I seem to have lost motivation.
I sit on my couch and eat brownies for breakfast. Nine hours in a desk chair, the glare of the laptop burning my eyes.
I have a salad with me. Hastily prepared this morning.
It’s uninspiring. Tuna, some old lettuce, half a brick of crumbled feta, spoonful of low fat cottage cheese and a handful of chopped up gherkins.
My trainer unexpectedly left the gym. I still have a contract, someone will be there at 7am to train me and I’m already thinking that probably my hayfever is too bad and I should cancel.
We’re three weeks into 2012 and I’ve gone for a single walk.
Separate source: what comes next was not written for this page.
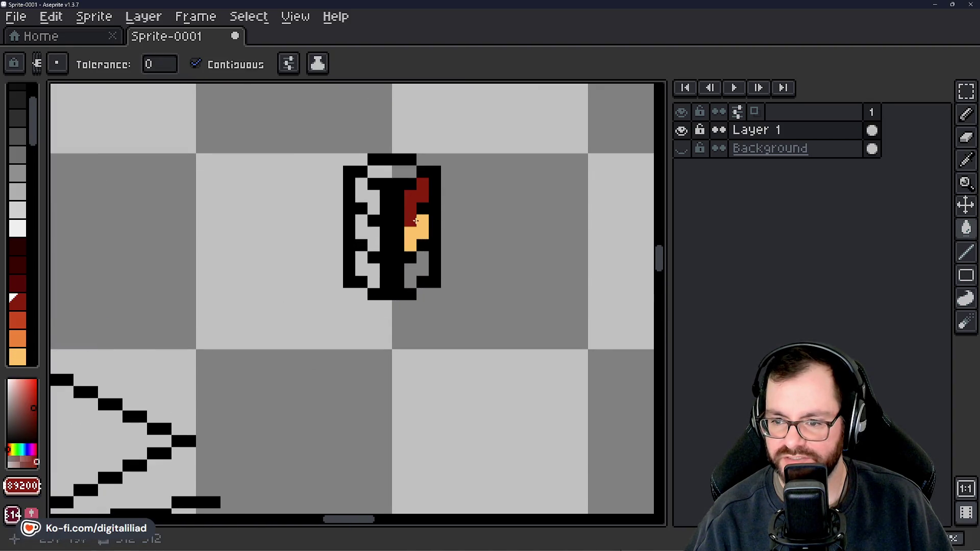
scroll(416, 221, "down", 2)
scroll(437, 306, "down", 2)
scroll(437, 296, "down", 3)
Had a single gym session.
New years resolutions? Still haven’t smoked. Still haven’t eaten Macdonald’s or KFC and have so far managed to avoid the temptation of Pizza Tuesday in the office.
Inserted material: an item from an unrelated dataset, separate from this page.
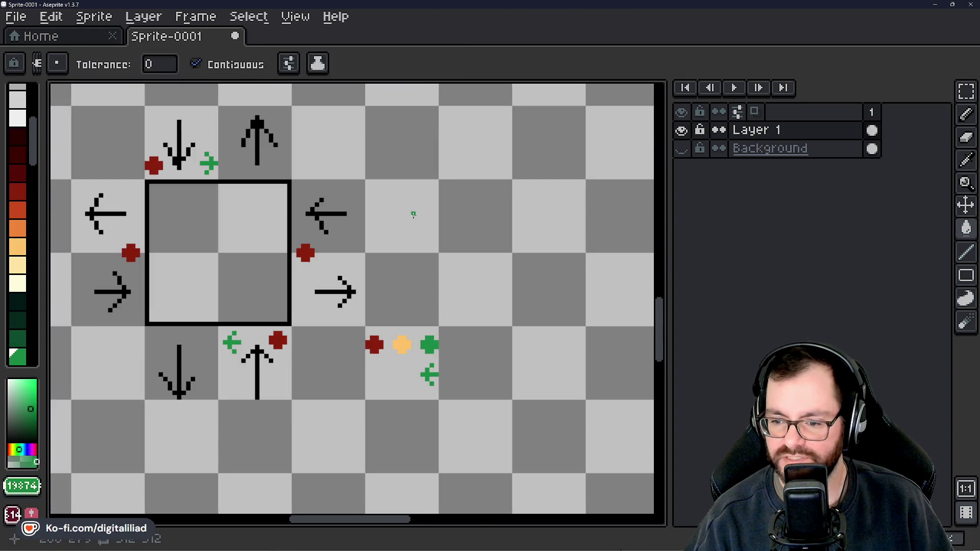
scroll(429, 206, "up", 3)
scroll(459, 229, "up", 3)
scroll(491, 284, "up", 4)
But there is still a batch of burned brownies in the fridge that I can’t throw away.
My routine fell by the wayside and the working world has sapped my energy. When I’m not at my desk, I’m on my couch. My eating hasn’t been catastrophic, but the lack of exercise has.
I can feel it in my back when I sit for too long. I can feel it in my chest when I climb the stairs to the carpark.
Someone suggested laying out a too-tight pair of jeans as inspiration.
I’m pretty sure all that would inspire is a bout of depression followed by a comfort eating splurge.
The friendzone has become my permanent address. I’m having my mail forwarded here, buying some furniture soon. May as well settle in.
I am worth it. I do deserve to be loved.